I could tell you in a paragraph how I had a head-on collision with myself in two of my vehicles. However, as I am being paid by the word for this epic, I will milk it for a while.

The acci-incident occurred when I was building Whispering Rattlesnakes Golf and Flubbers Club on my vast five-acre estate near Mazama, Wash. Unlike the general perception of Washington’s rain and gloom, we are located on the east slopes of the Cascade Mountains and on the edge of the desert. I have witnessed temperature extremes from 32-below zero to 108 above, as well as up to seven feet of snow in the winter.

In the mid-1980s I decided to build a pitch-and-putt course to accompany the practice green I had built a decade before. It was carefully laid out, and there were 750 feet of streams and small ponds. Pre-dating the Audubon golf course sanctuary program, I had established that this would be a “natural” golf course. The fairways would be narrow and surrounded by native trees, shrubs, and grasses. Our property hosts deer, bear, cougars, bobcats, coyotes, owls, herons, many song birds, golden and bald eagles, squirrels, chipmunks, ermine, martens, frogs, toads, garter snakes, rubber boas, blue racers, bull snakes and, yes, rattlesnakes.

No fungicides were employed and the only chemical substances were biannual fertilizing.

It was around this time that Pete Dye built the first island green at Sawgrass in Ponte Vedra, Fla. I felt we should have one as well. To that end, I enlarged a pond and filled a swamp with material that created a green about 60 by 40 feet in size. The putting surface was 40 feet by 20 feet, fronted by a large sand bunker at the edge of the pond. The pond divided here and water circled the green, which was thus elevated.

I should add at this time that aside from excavation and shaping, this was a one-man, low-budget job. I hauled sand for the greens in a two-wheel-drive, ¾-ton pickup with air shocks and 12-leaf overload springs. (These stats will become important, bear with me.)

Once the island was ready for the putting surface, I hauled the first load of sand to it. It was over a yard of material and very heavy, enough to compress the suspension in the rear of the truck. I backed the rig up the green’s incline and shoveled out the load. Ready to pick up another load at the cement plant, I departed. Without a load to compress the springs, that truck had zero traction and I got stuck in the small creek. The more I tried, the deeper the tires sank into the muck.
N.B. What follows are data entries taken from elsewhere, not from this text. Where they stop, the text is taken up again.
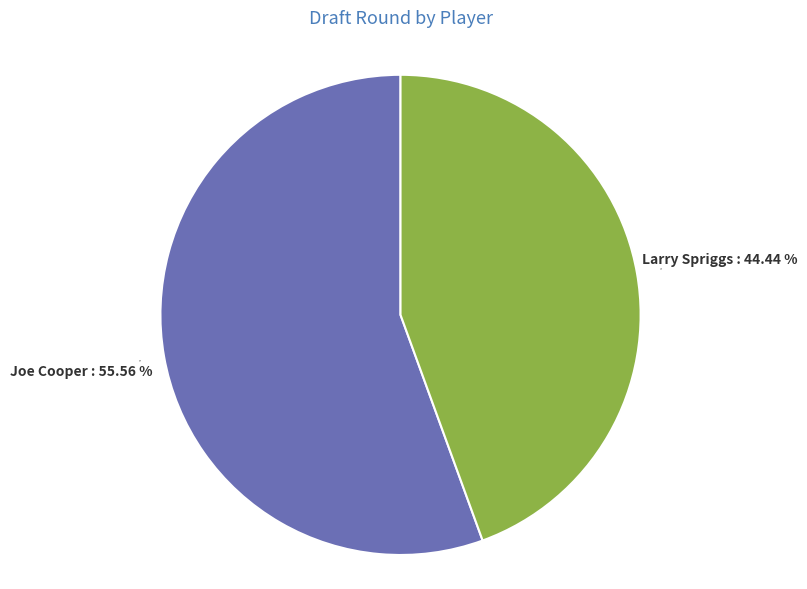

Is there a majority slice in this chart?

Yes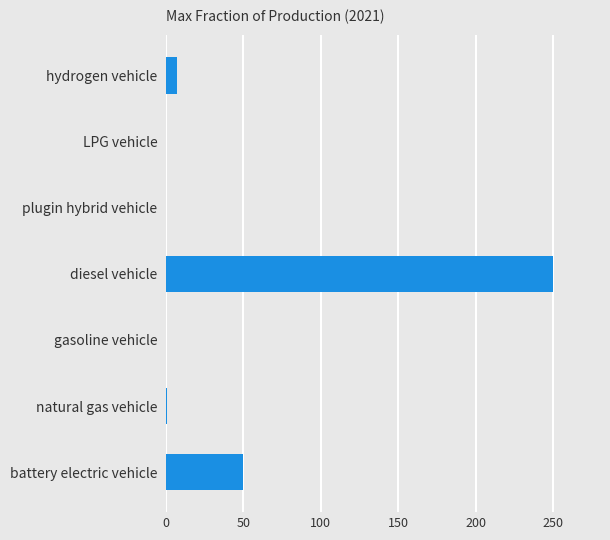

True or false: the data shows 115.0 at gasoline vehicle.

False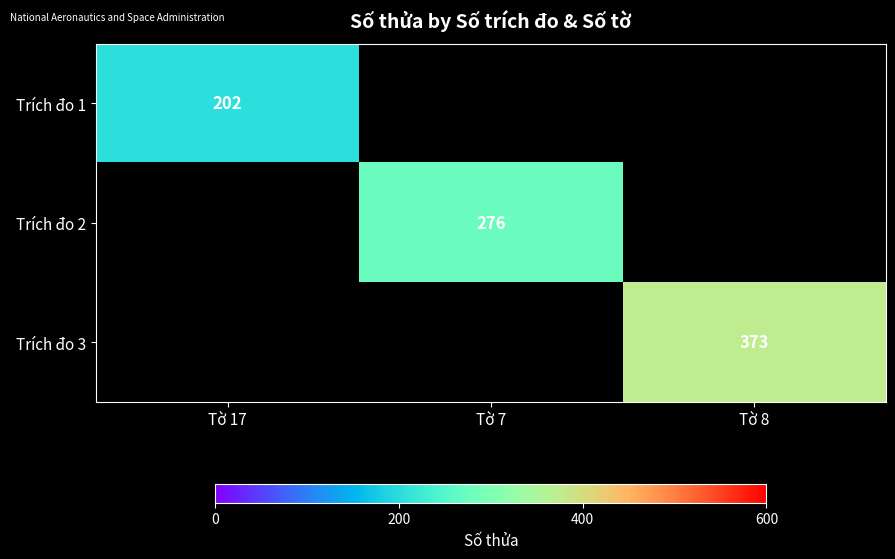

True or false: Trích đo 1 has a value of 202 at Tờ 17.

True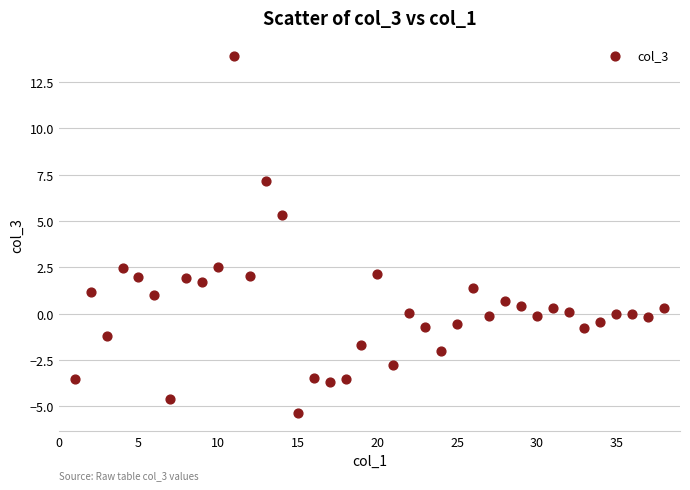

What is the range of X values (max minus min)?

37.0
But I had a brainstorm. Among my vehicles was a ’64 Scout, a Jeep-like four-wheel-drive vehicle with a snowplow blade attached in front. I figured I could pull the pickup out with the Scout. It did not work.

I was ready to call a tow truck when another burst of inspiration hit. The truck had an automatic transmission, and if I put it in “low” and then pulled with the Scout, it would clear the stream and I would escape. I hooked up a 20-foot tow chain to both vehicles, returned to the Scout, put it in reverse and even with the truck tires spinning, it would not budge. Frustrated now, I floored the accelerator of the Scout. In a flash, it shot backward, bringing the truck not only out of the stream, but onto solid ground and gaining on me. I had the briefest instant to raise the snowplow blade before the truck crashed into me. I shut down the Scout, shifted into low gear, bailed out and raced to the truck, pulling the lever to neutral then turning it off.

Back to the Scout, I backed up from its embrace with the Chevrolet and surveyed the damage. The truck bumper was rather bent and devoid of paint in several places, and the snowplow mount was going to require some spot welding.

I was unhurt, other than emotionally upset. I thought of Roberto di Vincenzo’s famous remark after he had signed the wrong score at the Masters: “I am such a stupid.”

Stupid, maybe, but smart enough not to report the accident to my insurance company.

Bob Spiwak took up golf in 1953 as a respite from the rigors of selling bibles door-to-door in North Dakota. Though suffering a four-year lapse, he’s back to being a fanatical golfer. Spiwak has written articles for almost every golf magazine in the Western world. Bob’s most treasured golf antiquity is a nod he got from Gerald Ford at the 1990 Golf Summit. Spiwak lives in Mazama, Wash., with his wife and several pets next to his fabled ultraprivate Whispering Rattlesnakes Golf & Flubbers Club.